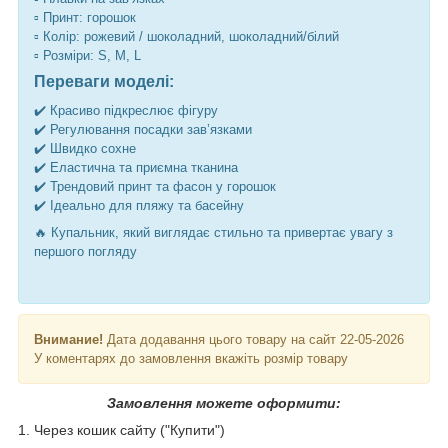
▫️ Принт: горошок
▫️ Колір: рожевий / шоколадний, шоколадний/білий
▫️ Розміри: S, M, L
Переваги моделі:
✔️ Красиво підкреслює фігуру
✔️ Регулювання посадки зав’язками
✔️ Швидко сохне
✔️ Еластична та приємна тканина
✔️ Трендовий принт та фасон у горошок
✔️ Ідеально для пляжу та басейну
🔥 Купальник, який виглядає стильно та привертає увагу з
першого погляду
Внимание!
Дата додавання цього товару на сайт 22-05-2026
У коментарях до замовлення вкажіть розмір товару
Замовлення можете оформити:
1. Через кошик сайту ("Купити")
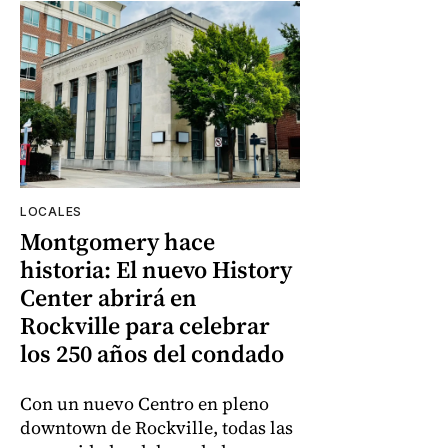
LOCALES
Montgomery hace
historia: El nuevo History
Center abrirá en
Rockville para celebrar
los 250 años del condado
Con un nuevo Centro en pleno
downtown de Rockville, todas las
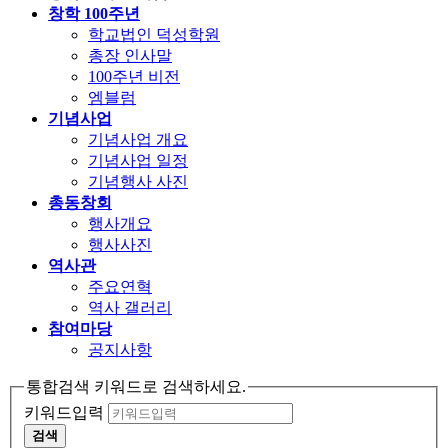
창학 100주년
학교법인 덕성학원
총장 인사말
100주년 비전
엠블럼
기념사업
기념사업 개요
기념사업 일정
기념행사 사진
총동창회
행사개요
행사사진
역사관
주요연혁
역사 갤러리
참여마당
공지사항
통합검색 키워드로 검색하세요.
키워드입력
검색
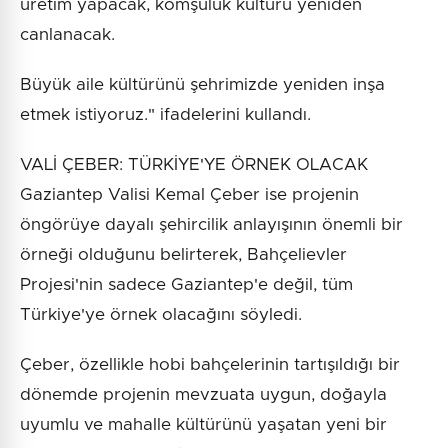
üretim yapacak, komşuluk kültürü yeniden
canlanacak.
Büyük aile kültürünü şehrimizde yeniden inşa
etmek istiyoruz." ifadelerini kullandı.
VALİ ÇEBER: TÜRKİYE'YE ÖRNEK OLACAK
Gaziantep Valisi Kemal Çeber ise projenin
öngörüye dayalı şehircilik anlayışının önemli bir
örneği olduğunu belirterek, Bahçelievler
Projesi'nin sadece Gaziantep'e değil, tüm
Türkiye'ye örnek olacağını söyledi.
Çeber, özellikle hobi bahçelerinin tartışıldığı bir
dönemde projenin mevzuata uygun, doğayla
uyumlu ve mahalle kültürünü yaşatan yeni bir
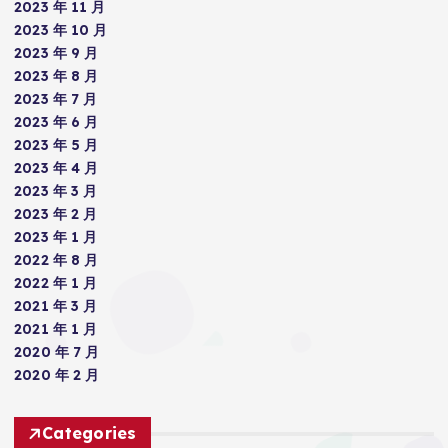
2023 年 11 月
2023 年 10 月
2023 年 9 月
2023 年 8 月
2023 年 7 月
2023 年 6 月
2023 年 5 月
2023 年 4 月
2023 年 3 月
2023 年 2 月
2023 年 1 月
2022 年 8 月
2022 年 1 月
2021 年 3 月
2021 年 1 月
2020 年 7 月
2020 年 2 月
Categories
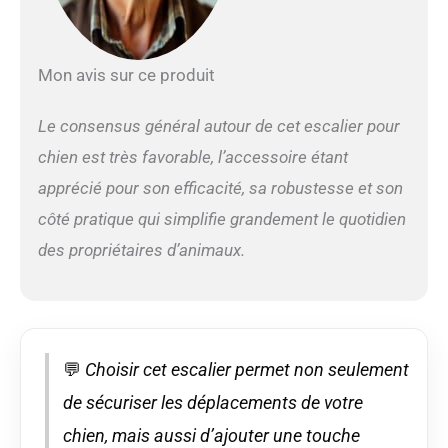
compartiment de
rangement séparé qui
offre une solution
pratique pour ranger les
Mon avis sur ce produit
accessoires pour
animaux de compagnie
Le consensus général autour de cet escalier pour
tels que les vêtements,
les jouets et les
chien est très favorable, l’accessoire étant
couvertures. Stabilité et
apprécié pour son efficacité, sa robustesse et son
confort: ces escaliers
sont faits de tissu
côté pratique qui simplifie grandement le quotidien
résistant à l'usure, de
des propriétaires d’animaux.
mousse et de MDF,
assurant la stabilité et
le confort de votre
animal de compagnie et
réduisant la pression
sur les articulations et
💬
Choisir cet escalier permet non seulement
les pattes. Le fond
de sécuriser les déplacements de votre
antidérapant empêche
le balancement et
chien, mais aussi d’ajouter une touche
supporte jusqu'à 210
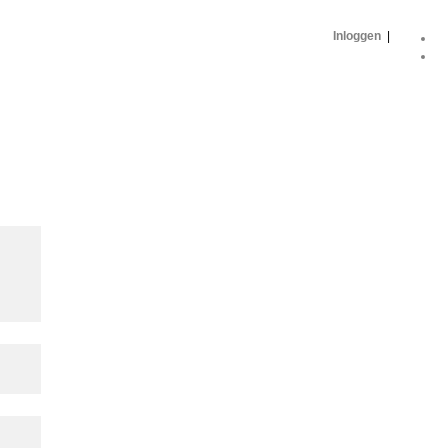
Inloggen
|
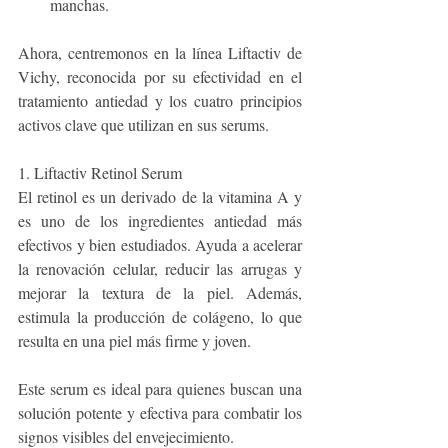
manchas.
Ahora, centremonos en la línea Liftactiv de 
Vichy, reconocida por su efectividad en el 
tratamiento antiedad y los cuatro principios 
activos clave que utilizan en sus serums.
1. Liftactiv Retinol Serum
El retinol es un derivado de la vitamina A y 
es uno de los ingredientes antiedad más 
efectivos y bien estudiados. Ayuda a acelerar 
la renovación celular, reducir las arrugas y 
mejorar la textura de la piel. Además, 
estimula la producción de colágeno, lo que 
resulta en una piel más firme y joven. 
Este serum es ideal para quienes buscan una 
solución potente y efectiva para combatir los 
signos visibles del envejecimiento.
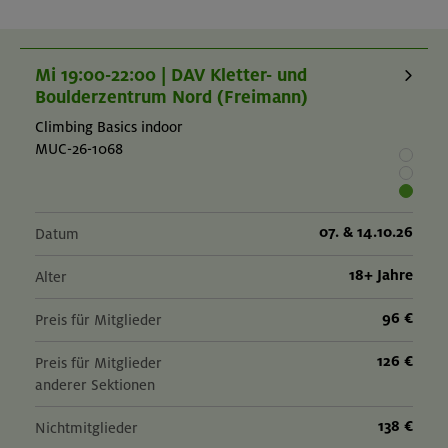
No prior experience needed
Although a "Schnupperkurs" may be useful to try out climbing
in general
Mi 19:00-22:00 | DAV Kletter- und
Generally a good fitness level
Boulderzentrum Nord (Freimann)
Climbing Basics indoor
MUC-26-1068
07. & 14.10.26
Datum
18+ Jahre
Alter
96 €
Preis für Mitglieder
126 €
Preis für Mitglieder
anderer Sektionen
138 €
Nichtmitglieder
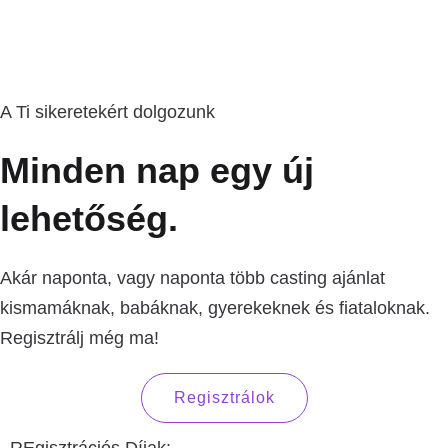
A Ti sikeretekért dolgozunk
Minden nap egy új
lehetőség.
Akár naponta, vagy naponta több casting ajánlat
kismamáknak, babáknak, gyerekeknek és fiataloknak.
Regisztrálj még ma!
Regisztrálok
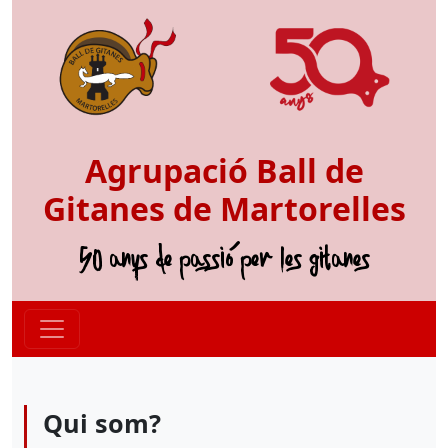
Agrupació Ball de
Gitanes de Martorelles
50 anys de passió per les gitanes
Qui som?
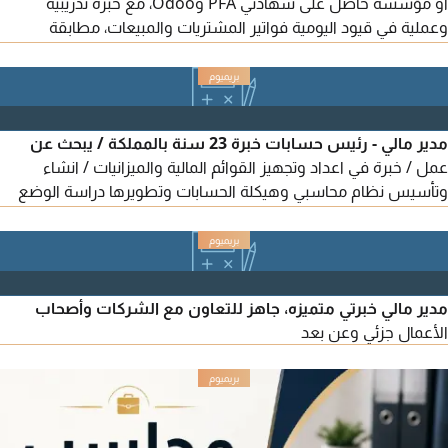
أو مؤسسة حاصل على شهادتي PFA وOdoo، مع خبرة تدريبية
وعملية في قيود اليومية فواتير المشتريات والمبيعات، مطابقة
الحسابات الاقرارات الضريبية (VAT) والتقارير المالية. أجيد Odoo
والأمين وAdvanced Excel. مقيم في الرياض، جاهز للمباشرة فورا
وقابل لنقل الكفالة
مدير مالي - رئيس حسابات خبرة 23 سنة بالمملكة / يبحث عن
عمل / خبرة في اعداد وتجهيز القوائم المالية والميزانيات / انشاء
وتأسيس نظام محاسبي وهيكلة الحسابات وتطويرها دراسة الوضع
المالي وتصحيح العمليات المالية اعداد ورفع الاقرارات الضريبية
والزكوية / وضع الخطط التطويرية ودراسات الجدوى / التحليل المالي /
اعداد التقارير المالية
مدير مالي خبرتي متميزه، جاهز للتعاون مع الشركات وأصحاب
الأعمال جزئي وعن بعد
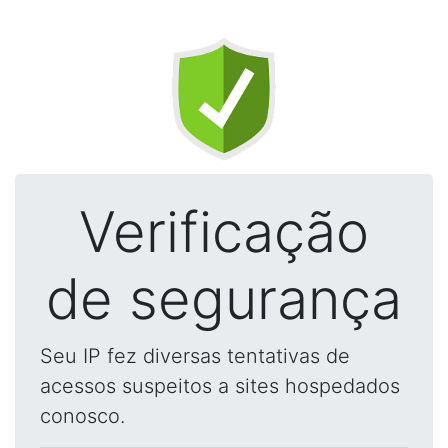
Verificação
de segurança
Seu IP fez diversas tentativas de
acessos suspeitos a sites hospedados
conosco.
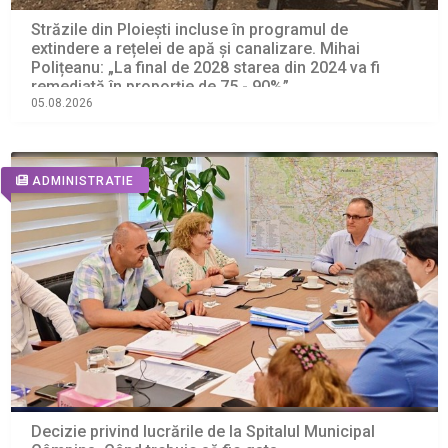
Străzile din Ploiești incluse în programul de
extindere a rețelei de apă și canalizare. Mihai
Polițeanu: „La final de 2028 starea din 2024 va fi
remediată în proporție de 75 - 90%”
05.08.2026
ADMINISTRATIE
Decizie privind lucrările de la Spitalul Municipal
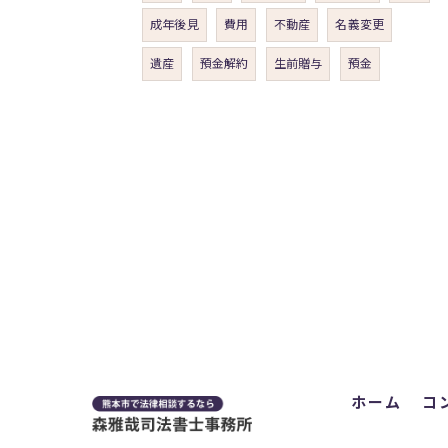
成年後見
費用
不動産
名義変更
遺産
預金解約
生前贈与
預金
ホーム
コ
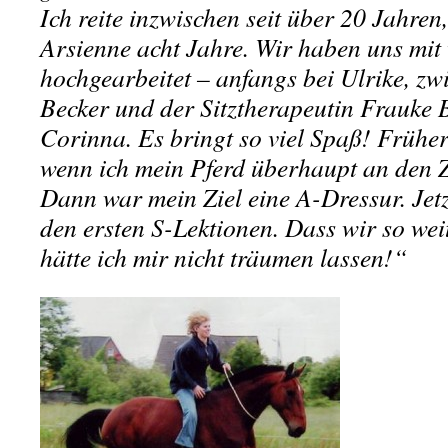
Ich reite inzwischen seit über 20 Jahren
Arsienne acht Jahre. Wir haben uns mit 
hochgearbeitet – anfangs bei Ulrike, zw
Becker und der Sitztherapeutin Frauke B
Corinna. Es bringt so viel Spaß! Früher
wenn ich mein Pferd überhaupt an den Z
Dann war mein Ziel eine A-Dressur. Jetz
den ersten S-Lektionen. Dass wir so we
hätte ich mir nicht träumen lassen!“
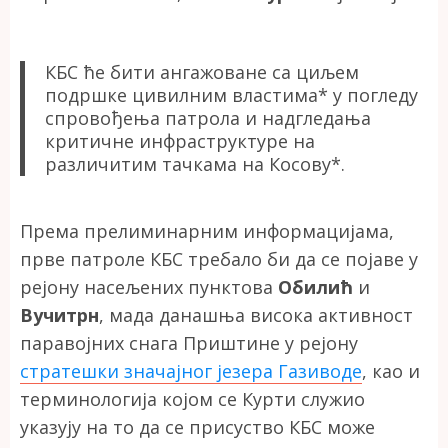
КБС ће бити ангажоване са циљем
подршке цивилним властима* у погледу
спровођења патрола и надгледања
критичне инфраструктуре на
различитим тачкама на Косову*.
Према прелиминарним информацијама,
прве патроле КБС требало би да се појаве у
рејону насељених пунктова
Обилић
и
Вучитрн
, мада данашња висока активност
паравојних снага Приштине у рејону
стратешки значајног језера Газиводе
, као и
терминологија којом се Курти служио
указују на то да се присуство КБС може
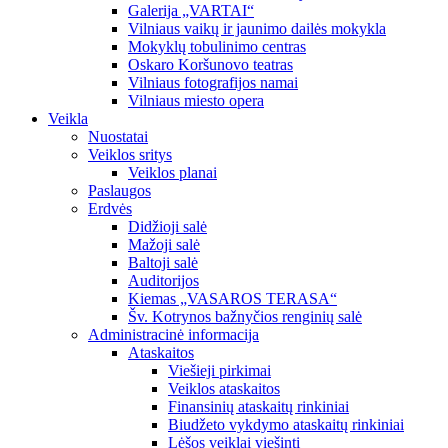
Galerija „VARTAI“
Vilniaus vaikų ir jaunimo dailės mokykla
Mokyklų tobulinimo centras
Oskaro Koršunovo teatras
Vilniaus fotografijos namai
Vilniaus miesto opera
Veikla
Nuostatai
Veiklos sritys
Veiklos planai
Paslaugos
Erdvės
Didžioji salė
Mažoji salė
Baltoji salė
Auditorijos
Kiemas „VASAROS TERASA“
Šv. Kotrynos bažnyčios renginių salė
Administracinė informacija
Ataskaitos
Viešieji pirkimai
Veiklos ataskaitos
Finansinių ataskaitų rinkiniai
Biudžeto vykdymo ataskaitų rinkiniai
Lėšos veiklai viešinti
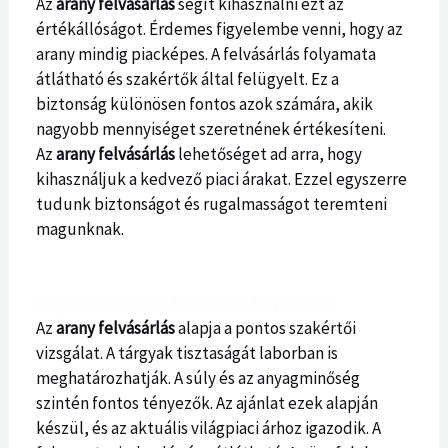
Az
arany felvásárlás
segít kihasználni ezt az
értékállóságot. Érdemes figyelembe venni, hogy az
arany mindig piacképes. A felvásárlás folyamata
átlátható és szakértők által felügyelt. Ez a
biztonság különösen fontos azok számára, akik
nagyobb mennyiséget szeretnének értékesíteni.
Az
arany felvásárlás
lehetőséget ad arra, hogy
kihasználjuk a kedvező piaci árakat. Ezzel egyszerre
tudunk biztonságot és rugalmasságot teremteni
magunknak.
Hogyan működik a felvásárlás folyamata?
Az
arany felvásárlás
alapja a pontos szakértői
vizsgálat. A tárgyak tisztaságát laborban is
meghatározhatják. A súly és az anyagminőség
szintén fontos tényezők. Az ajánlat ezek alapján
készül, és az aktuális világpiaci árhoz igazodik. A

----------------------------------------

• [WORK INSTRUCTIONS]: Everything from the line above that contains "antidérapant empêche" down to the line that contains "de segurança" must be reproduced exactly, both ends included. Omit the pictures.

• [SOLUTION TO THE EXERCISE]:
antidérapant empêche
le balancement et
chien, mais aussi d’ajouter une touche
supporte jusqu'à 210
Inloggen
|
manchas.
Ahora, centremonos en la línea Liftactiv de 
Vichy, reconocida por su efectividad en el 
tratamiento antiedad y los cuatro principios 
activos clave que utilizan en sus serums.
1. Liftactiv Retinol Serum
El retinol es un derivado de la vitamina A y 
es uno de los ingredientes antiedad más 
efectivos y bien estudiados. Ayuda a acelerar 
la renovación celular, reducir las arrugas y 
mejorar la textura de la piel. Además, 
estimula la producción de colágeno, lo que 
resulta en una piel más firme y joven. 
Este serum es ideal para quienes buscan una 
solución potente y efectiva para combatir los 
signos visibles del envejecimiento.
No prior experience needed
Although a "Schnupperkurs" may be useful to try out climbing
in general
Mi 19:00-22:00 | DAV Kletter- und
Generally a good fitness level
Boulderzentrum Nord (Freimann)
Climbing Basics indoor
MUC-26-1068
07. & 14.10.26
Datum
18+ Jahre
Alter
96 €
Preis für Mitglieder
126 €
Preis für Mitglieder
anderer Sektionen
138 €
Nichtmitglieder
A Ti sikeretekért dolgozunk
Minden nap egy új
lehetőség.
Akár naponta, vagy naponta több casting ajánlat
kismamáknak, babáknak, gyerekeknek és fiataloknak.
Regisztrálj még ma!
Regisztrálok
Agrupació Ball de
Gitanes de Martorelles
50 anys de passió per les gitanes
Qui som?
أو مؤسسة حاصل على شهادتي PFA وOdoo، مع خبرة تدريبية
وعملية في قيود اليومية فواتير المشتريات والمبيعات، مطابقة
الحسابات الاقرارات الضريبية (VAT) والتقارير المالية. أجيد Odoo
والأمين وAdvanced Excel. مقيم في الرياض، جاهز للمباشرة فورا
وقابل لنقل الكفالة
مدير مالي - رئيس حسابات خبرة 23 سنة بالمملكة / يبحث عن
عمل / خبرة في اعداد وتجهيز القوائم المالية والميزانيات / انشاء
وتأسيس نظام محاسبي وهيكلة الحسابات وتطويرها دراسة الوضع
المالي وتصحيح العمليات المالية اعداد ورفع الاقرارات الضريبية
والزكوية / وضع الخطط التطويرية ودراسات الجدوى / التحليل المالي /
اعداد التقارير المالية
مدير مالي خبرتي متميزه، جاهز للتعاون مع الشركات وأصحاب
الأعمال جزئي وعن بعد
Verificação
de segurança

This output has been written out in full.